Protein-protein interaction (PPI) network of the precursor proteins of differentially expressed peptides

The top 100 up- and down-regulated peptide precursor proteins with the highest fold change were used to construct a PPI network (Fig. 5A, B). Analysis of this PPI network with Cytoscape identified 10 hub molecules in up- and down-regulated peptide precursor protein PPI network. They were Hmgcs2, Acat1, Acaa2, Hadh, Abat, Sucla2, Atp5a1, Acox1, Gapdh, and Etfb in the up-regulated PPI network and Aco2, Got2, Hspa9, Hspd1, Glud1, Uqcrc1, Eno1, Aldob, Mdh1, and Sucla2 in the down-regulated PPI network (Fig. 5C, D). The hub molecules are key enzymes and molecules active in ATP binding, glycolysis, TCA, and mitochondrial beta-oxidation. The result clearly demonstrated that mitochondrial metabolism pathways were altered in I/R-injured livers.

Protein-protein interaction (PPI) network analysis of peptide precursor proteins.
Fig. 5  Protein-protein interaction (PPI) network analysis of peptide precursor proteins.

(A, B) PPI constructed with the top 100 up- and down-regulated differentially expressed peptides; (C, D) Hub molecules screened by Cytoscape.

Verification of the hepatoprotective function of differentially expressed peptides in hepatocytes

The relatively down-regulated peptides in I/R-injured livers may protect against hepatic I/R injury. To validate their functional role against injury, we synthesized 10 of the most differentially expressed LDPs for easy presentation (Supplementary Table 2), and tested their effects on cell viability in mouse liver cells. After H/R, the CCK-8 assay results showed that LDP2, one of the 10 candidate peptides, increased the survival of cells at concentrations of 30 µM and 100 µM, and the optimum effect was at 30 µM (Fig. 6A, B). Detailed results are shown in Table 1. We also explored whether the LDP2 itself damaged hepatocytes, and found that LDP2 had no adverse effect on AML12 cells (Fig. 6C). Consistent with the increased survival of H/R-induced hepatocytes, increased expression of cell death negative regulators, such as Bcl-2, and lower levels of pro-apoptotic and pro-necrotic factors, such as Bax, were found in the LDP2 treatment group than in the control (Fig. 6D). Moreover, the study demonstrated that LDP2 alleviated the inflammation of hepatocytes induced by reperfusion injury, as indicated by a decreased level of proinflammatory cytokines CXCL-1 and MCP-1 (Fig. 6E). Considering that increased production of reactive oxygen species (ROS) and autophagy are the main participants during hepatocyte injury, we investigated ROS production and hepatocyte autophagy LDP2 treatment. As shown in Figure 6F and Supplementary Figure 2, LDP2 significantly reduced the levels of proteins associated with autophagy, but had no effect on ROS production.

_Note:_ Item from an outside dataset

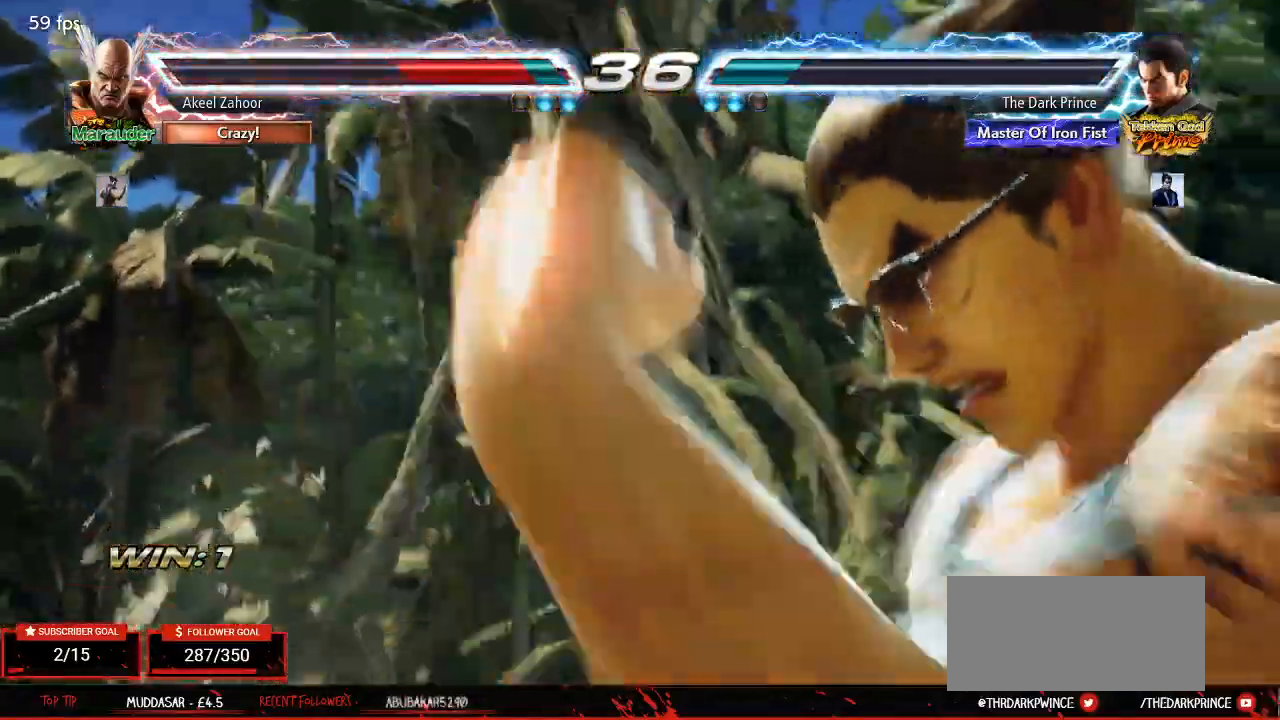
{"buttons": [], "left_stick": "center", "events": []}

The results demonstrated that LDP2 had a protective role in H/R-induced injury in cells through of inhibition of apoptosis, inflammation, and autophagy.

Functional LDP2 peptide attenuates apoptosis, inflammation, and autophagy of hepatocytes induced by hypoxia/reoxygenation (H/R) treatment.
Fig. 6  Functional LDP2 peptide attenuates apoptosis, inflammation, and autophagy of hepatocytes induced by hypoxia/reoxygenation (H/R) treatment.

(A) Function screening of identified potential peptides by assessing hepatocyte viability. (B) LDP2 peptide had no adverse effects at high concentrations in hepatocytes. (C) LDP2 significantly increased hepatocyte viability at concentrations of 30 and 100 µM. The peak effect was at 30 µM. (D) CXCL-1 or MCP-1 mRNA expression in hepatocytes with different concentrations of LDP2 treatment. (E) Western blot analysis of proteins related to apoptosis (Bcl-2 and Bax) in hepatocytes treated with or without H/R for 12 h. (F) ATG7, p62 and LC3B protein expression in hepatocytes treated with or without H/R for 12 h were assayed by western blotting. Data are means±SDs. *p<0.05, **p<0.01, and ***p<0.001 compared with the control group, #p<0.05, ##p<0.01, and ###p<0.001 compared with the H/R-treated group, n=3. LDP, liver-derived peptide; H/R, hypoxia/reoxygenation.

Table 1

Properties of LDP2

NameProteinUniprot AccessionSiteSequenceMolecular weight in kDaIsoelectric point
LDP2Q9CPY7Lap3319–330AAKLNLPINIIG1,2379

Discussion

Hepatic I/R injury has long been considered a problem in the prognosis of liver surgery, particularly liver transplantation.24 Several methods have shown the potential function of liver protection against I/R injury, but very few basic and translational studies have been successfully performed at the bedside.25,26 In this study, we performed peptidomic studies to analyze changes in peptides in I/R-injured livers and discovered their differential expression patterns. We provided evidence, such as cell viability and the expression of proteins associated with apoptosis or autophagy, showing that a novel peptide LDP2 was a pivotal regulator protecting against hepatic I/R injury. Our research demonstrates that LDP2 may be a promising clinical therapeutic molecule for the treatment and prevention of hepatic I/R injury.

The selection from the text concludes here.